考察:「オントロジーをどうするか?(2)」

by ご近所のきよきよ



 文章を解析したとき、その文章の内容に一致する知識ベース内の事象がすべてヒットして、俺だ俺だと発火するとします。もし、その知識ベース内のデータは視点識別子も返すようになっていれば、文章の視点を文脈から推定して、それで発火データをフィルツタしていくと、正しい意味を視点識別子に関して得られることになります。

 知識ベースが格と属性と名詞、動詞とから成りますから(基本的にオントロジー記号主体に単語が発火する)、入力文章がオントロジーでサポートされれば、それに関係する知識ベースのデータが発火されますから、意味候補(同じ意味体系のコーパス)は全部発火します。後は視点でフィルターすれば、求める意味データのみを取り出せます。2つの文章が同じ意味なら、同じようになる視点で、共通の知識ベースのデータ(コーパス)が発火しているはずです。指定の視点で発火しているものが無かったら、意味は異なるということです。


 そこで、この一連の作業をするには、俺俺と手を挙げるために入力データ(意味記号)と保持しているコーパスとのマッチング処理を自動で行うという内容検索(キーでなく、キーに保存された記号からキーを推測する検索)が必須です。これが高速に行われなくてはなりません。

 ところで、この内容検索は文字列(バイナリー)のマッチングをするだけですから、ハートウェアではCPU並の命令セットは不要です。簡単な回路で文字マッチングは実現出来ます。すなわち、メモリを少しだけインテリジェントにするだけです。USBメモリなんて結構安いですから、内容検索ができるフラッシュメモリなんてのを作っても安くできるでしょう。そうすれば、超平行処理で内容検索できる環境ができます。視点毎に内容検索機構付きインテリジェントフラッシュメモリを用意する事も夢ではなくなります。こうしたものは、人工知能の基盤デバイスになるでしょう。作りたいですね。


 コーパスとか動画像とかをとにかくため込む機構と、それから抽象化を行い、意味記号を定義していく機構が必要です。その上に立って、視点によって意味を整理する、機構が必要で、この視点と意味記号のセットが意味理解の基盤になります。文章を入力すると、マッチする視点と意味記号のオブジェクトを全て発火します。これは内容検索で自動的、自律的に行う事です。そして、適当な視点のものを、意味理解の候補セットとします。必要ならば、それを知識フレームに確保します。

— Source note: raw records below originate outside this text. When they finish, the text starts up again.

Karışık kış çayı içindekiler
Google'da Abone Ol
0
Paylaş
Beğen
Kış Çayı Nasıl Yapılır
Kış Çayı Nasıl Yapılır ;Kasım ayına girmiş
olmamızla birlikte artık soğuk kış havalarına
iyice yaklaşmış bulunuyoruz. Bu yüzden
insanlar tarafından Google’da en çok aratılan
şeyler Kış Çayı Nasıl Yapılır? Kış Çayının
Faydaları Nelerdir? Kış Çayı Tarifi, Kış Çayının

 そして、視点とは鍵と鍵穴システムの鍵穴に相当しますから、オントロジーシステムをそのように設計しますと自然言語処理と整合性が保てます。さらに知識ベースの表現を、データエンティティと関連記述エンティティのネットワークでやろうと昔提唱しました。データエンティティを視点とか視点に登録されているコーパスとかイメージにして、関係を連想とか包含関係とか近似関係とかを表現して、視点を繋ぐと、いうふうにすれば知識ベースにも埋め込めます。そして、ヒットが起きたときに発火するものを、ヒットしたデータエンティティに関連づけられているもの全てとすれば、意味の相同性と相違性の判別が簡単にできるようになるというものです。


 このようにして、意味理解は実現出来るはずです。